Alvarez, whose organizations works with several Latino oriented agencies and scores throughout the New York City area, made a statement after Friday’s meeting that called on President Obama and the leaders in Congress “to commit” to federal programs that would address the underlying economic issues in Puerto Rico and “grow the economy.”
The legislation, introduced by Blumenthal and Sen. Chuck Schumer of New York and co-sponsored by Murphy, would allow the island’s municipalities and public utilities, the major debtors, to have the same bankruptcy and debt restructuring provision available in the states. Currently, Puerto Rico has a special status as a U.S. commonwealth making its residents U.S. citizens, but at the same time the island is not covered by the U.S. Chapter 9 bankruptcy code that might allow for an orderly restructuring of its crippling debt.

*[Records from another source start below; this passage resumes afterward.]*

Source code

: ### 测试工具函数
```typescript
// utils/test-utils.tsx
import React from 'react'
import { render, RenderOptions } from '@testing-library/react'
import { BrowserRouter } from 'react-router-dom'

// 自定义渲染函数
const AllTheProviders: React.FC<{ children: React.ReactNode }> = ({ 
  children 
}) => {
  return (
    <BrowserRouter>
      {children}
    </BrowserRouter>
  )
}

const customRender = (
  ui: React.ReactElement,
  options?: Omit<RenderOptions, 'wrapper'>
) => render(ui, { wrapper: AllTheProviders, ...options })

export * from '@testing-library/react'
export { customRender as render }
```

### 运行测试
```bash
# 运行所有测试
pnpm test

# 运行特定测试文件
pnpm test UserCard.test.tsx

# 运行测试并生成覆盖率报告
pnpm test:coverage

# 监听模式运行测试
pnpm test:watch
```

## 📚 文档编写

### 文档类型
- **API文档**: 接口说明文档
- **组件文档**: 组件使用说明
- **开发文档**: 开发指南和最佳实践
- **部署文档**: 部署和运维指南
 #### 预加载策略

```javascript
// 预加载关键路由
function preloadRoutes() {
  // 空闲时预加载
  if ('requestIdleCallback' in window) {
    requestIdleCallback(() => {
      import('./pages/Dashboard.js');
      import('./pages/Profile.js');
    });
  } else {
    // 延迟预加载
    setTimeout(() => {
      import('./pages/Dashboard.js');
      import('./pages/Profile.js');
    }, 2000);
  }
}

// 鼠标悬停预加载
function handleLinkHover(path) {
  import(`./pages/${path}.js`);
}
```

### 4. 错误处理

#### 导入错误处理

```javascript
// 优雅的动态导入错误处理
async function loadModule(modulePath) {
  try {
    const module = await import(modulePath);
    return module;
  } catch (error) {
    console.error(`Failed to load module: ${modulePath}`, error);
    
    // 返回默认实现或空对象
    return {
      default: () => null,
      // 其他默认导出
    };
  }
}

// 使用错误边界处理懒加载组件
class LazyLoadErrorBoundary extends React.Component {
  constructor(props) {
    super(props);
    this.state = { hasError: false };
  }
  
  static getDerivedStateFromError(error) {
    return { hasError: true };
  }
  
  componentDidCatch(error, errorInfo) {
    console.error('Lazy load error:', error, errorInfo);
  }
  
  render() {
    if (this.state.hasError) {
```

According to information from Murphy’s staff, Puerto Rico has more debt than any state other than California and New York, “and U.S. investors for years snapped up its bonds because they’re tax-exempt and offered higher yields than other securities.” Moreover, the commonwealth’s ability to keep borrowing has receded as investors demand extra compensation for the risk.
Blumenthal said his plan would not be a bailout and not “one cent of federal money” would be involved. Essentially, his program would be similar to the Chapter 9 provisions used when Detroit and Stockton, California,, went bankrupt. He noted that Puerto Rico would have to make some tough choices.
In addition, the Democratic senator said his measure does not involve a loan to Puerto Rico such as was the case recently in Greece which is a “red herring in some ways” and only comparable because the entire financial community is involved.
Blumenthal also said that there needs to be more investment in Puerto Rico for cleaner energy programs, jobs and economic growth that benefit the entire country. At their press briefing Friday, the Connecticut senators did not address some of the issues which have been cited by various analysts as having precipitated this crisis, such as the greed of the investors, bad decisions by the island’s leaders or, as Rep. Vargas said, “global piracy” by U.S. financial interests.
However, Blumenthal did emphasize that decades of “discriminatory behavior” toward the Puerto Rican economy by the federal government have fueled the economic malaise suffered by Puerto Rico. He mentioned adverse shipping laws, which inflate the cost of food and other imports for island residents, and unequal treatment and less funding under the Medicare and Medicaid.
On Aug. 3, Puerto Rico’s Public Finance Corporation paid only $628,000 on a $58 million payment on the overall $72 billion debt, putting the island into default for the first time. This was only a relatively small part of what is due and that commonwealth leaders say is beyond their means after a decade of economic decline.
Blumenthal said Friday that to avoid what he called “a self-inflicted crisis, turmoil and tragedy,” Congress and the president need to act soon because interest on Puerto Rico’s general obligation bonds is due in September and default “would be felt across this country” with the misery likely to be felt disproportionately in Connecticut.